TASK BRIEF: There is a line containing "orange kettle [908,210,962,270]" in the entries below. Repeat that line and every line after it exactly, and nothing more.

Before-and-after scene images:
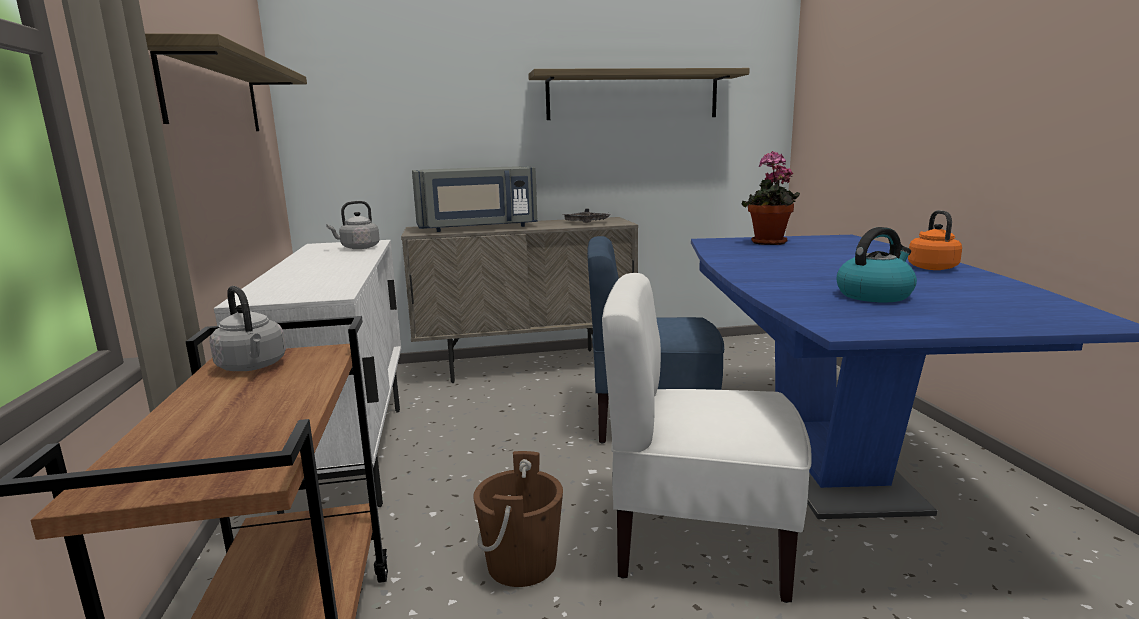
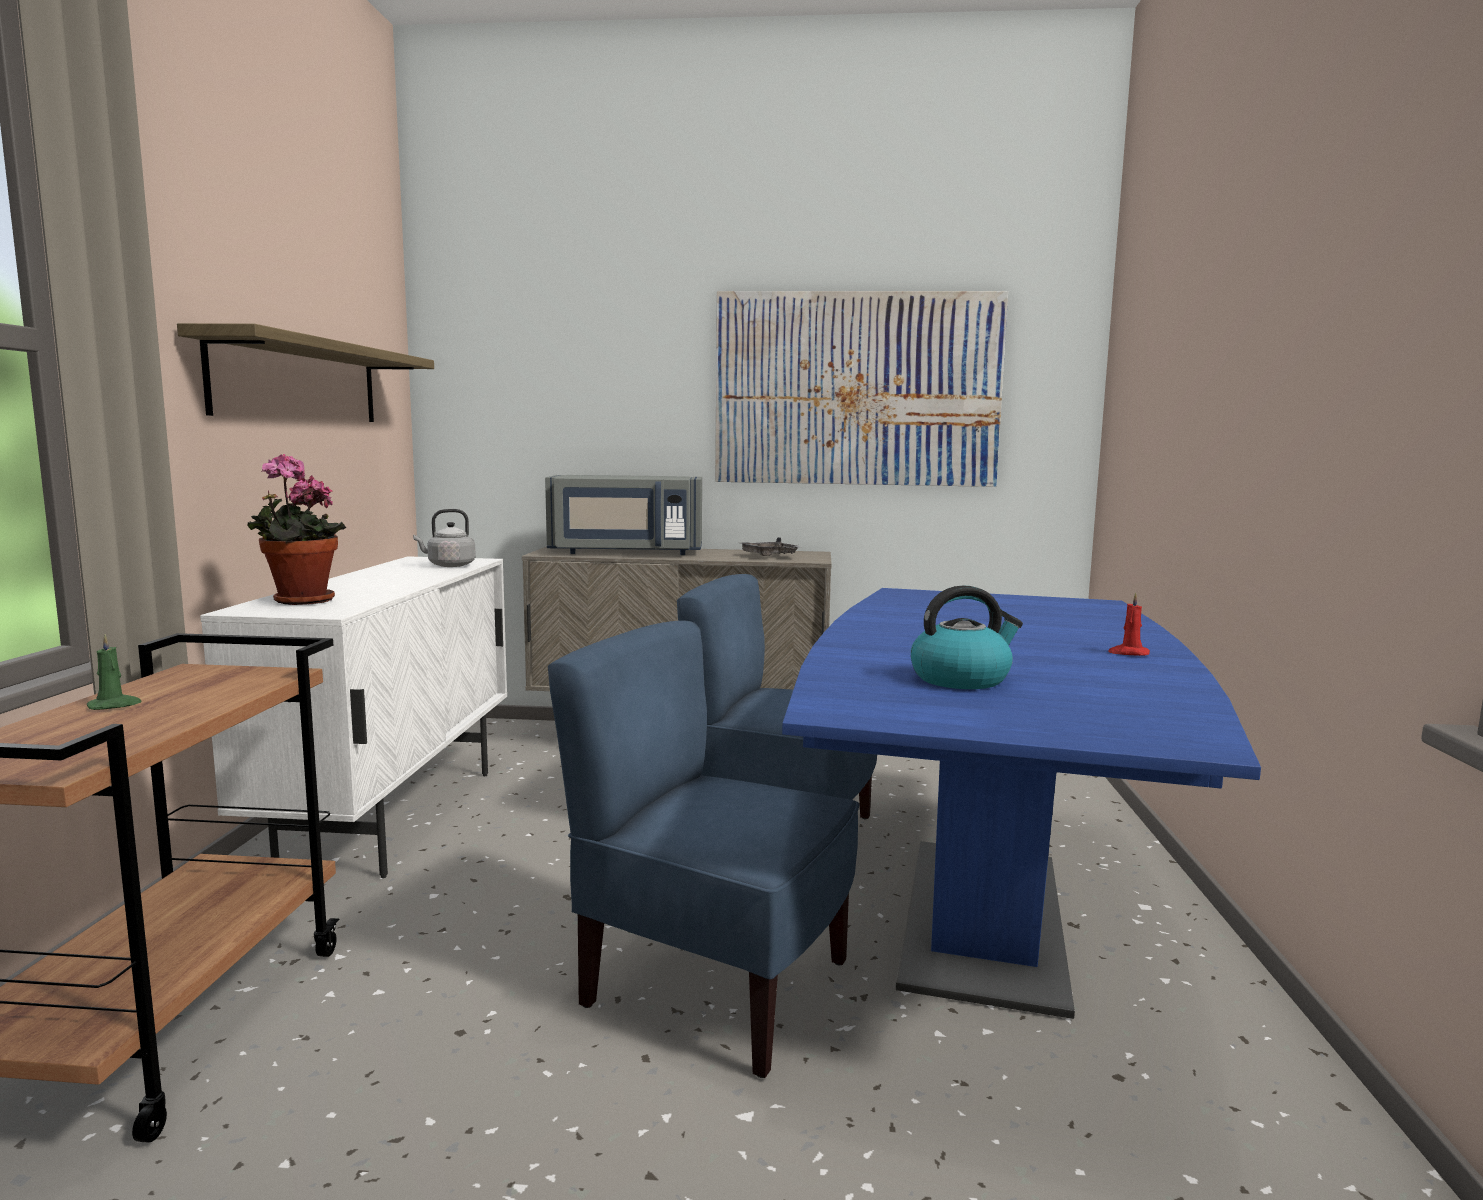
camera: 15 degrees right, 5 degrees down
grey kettle [209,286,286,371] -> none
brown bucket [473,451,563,587] -> none
shelf [528,68,750,120] -> picture [715,291,1008,487]
white chair [602,273,812,603] -> blue chair [548,621,859,1078]
potted plant [742,151,800,245] -> potted plant moved to [248,454,346,605]
orange kettle [908,210,962,270] -> red candle [1108,592,1150,656]
none -> green candle [87,634,142,710]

RESPONSE AREA:
orange kettle [908,210,962,270] -> red candle [1108,592,1150,656]
none -> green candle [87,634,142,710]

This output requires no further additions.